──────── Record extracts
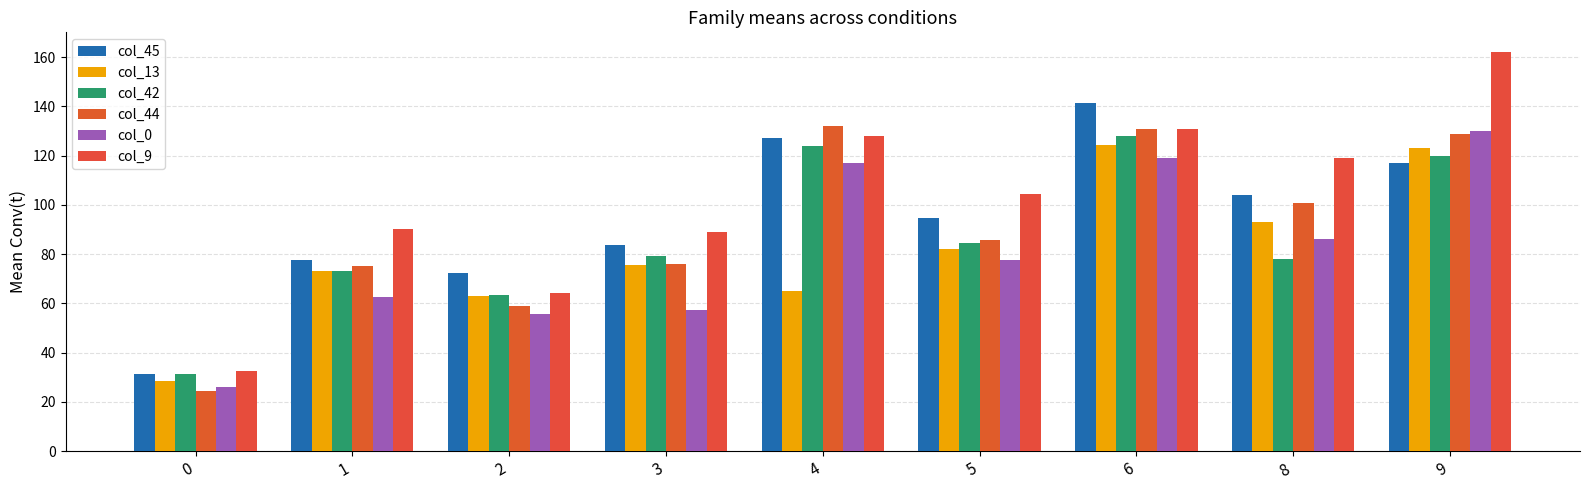

At how many categories does at least one series exceed 159?

1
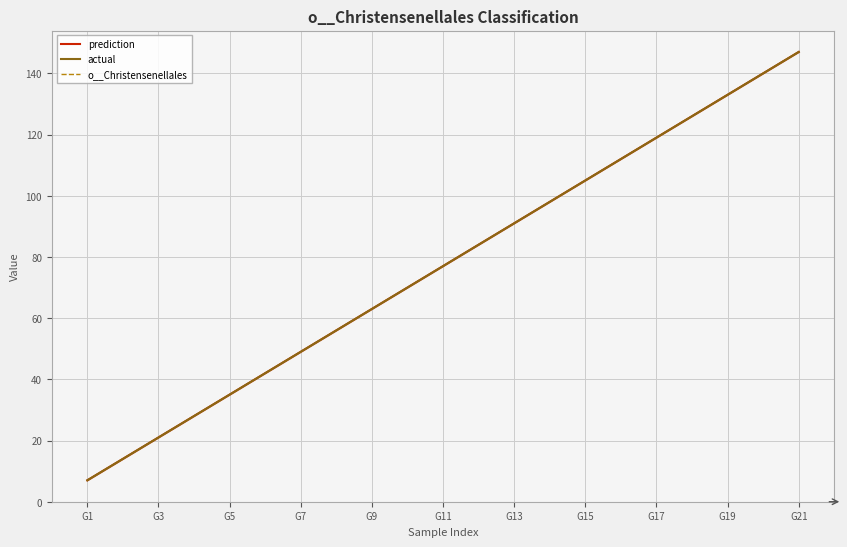

True or false: o__Christensenellales and actual cross at least once.

False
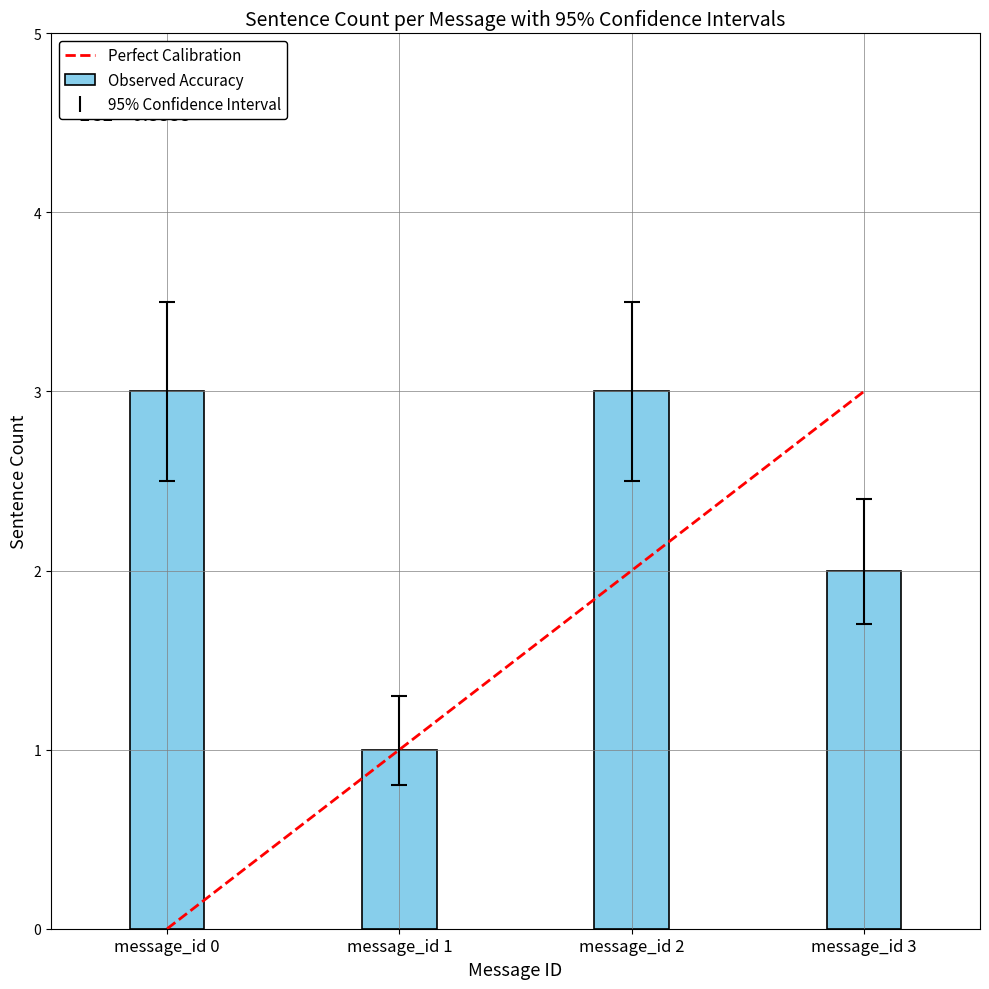

Is the value of Observed Accuracy at message_id 0 greater than the value of error_high at message_id 2?

Yes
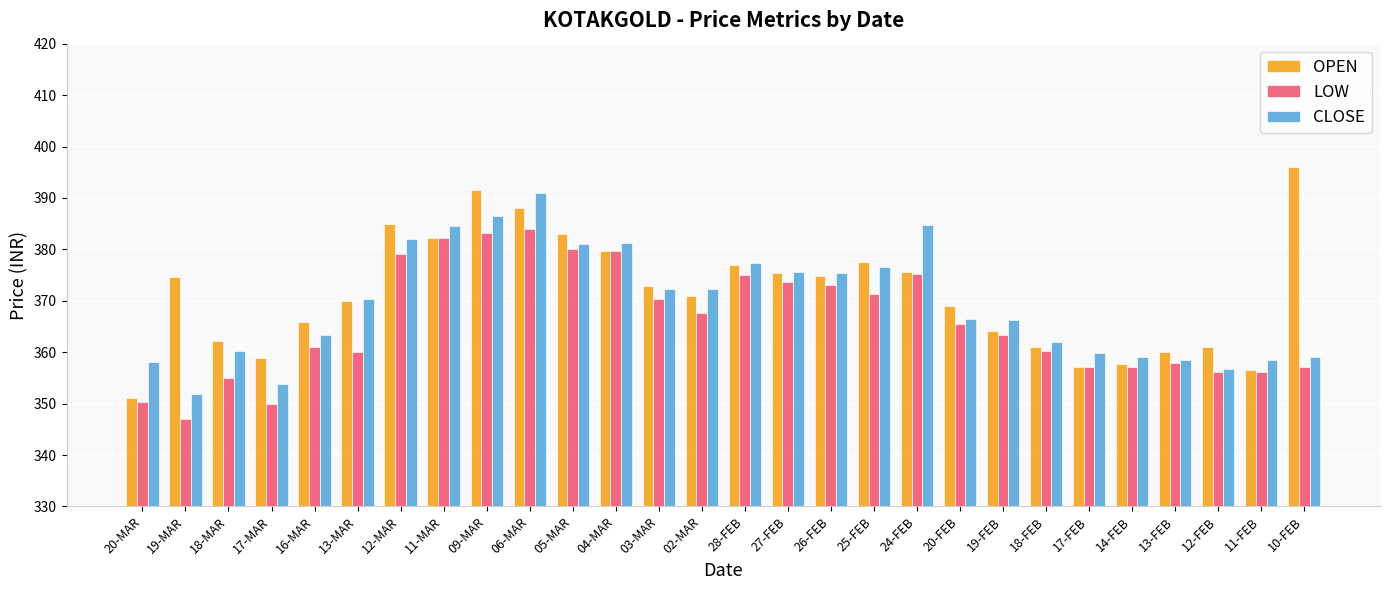

The CLOSE series shows 502.8 at 20-FEB. True or false?

False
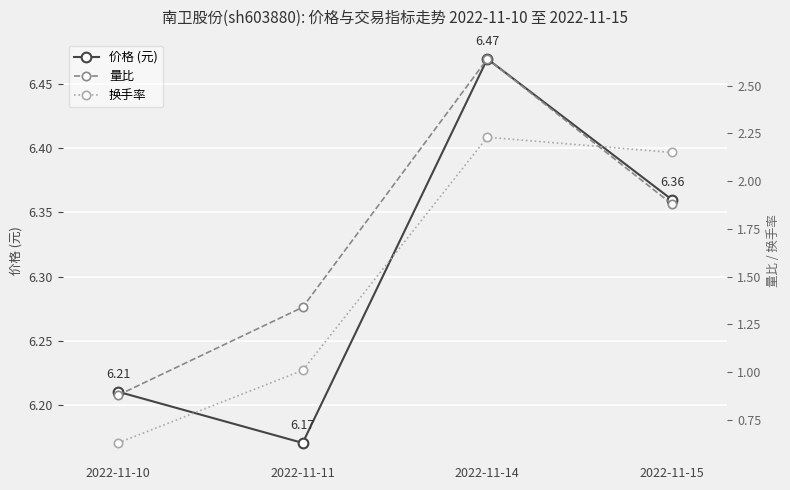

The 量比 series shows 0.8 at 2022-11-11. True or false?

False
────────────────
■ Assignment: Pull out the lines of the records, starting with the line containing "Is the value" and continuing through the end of the records, reproducing them word for word. Leave out the pictures.

■ Task solution:
Is the value of Observed Accuracy at message_id 0 greater than the value of error_high at message_id 2?

Yes

The CLOSE series shows 502.8 at 20-FEB. True or false?

False

The 量比 series shows 0.8 at 2022-11-11. True or false?

False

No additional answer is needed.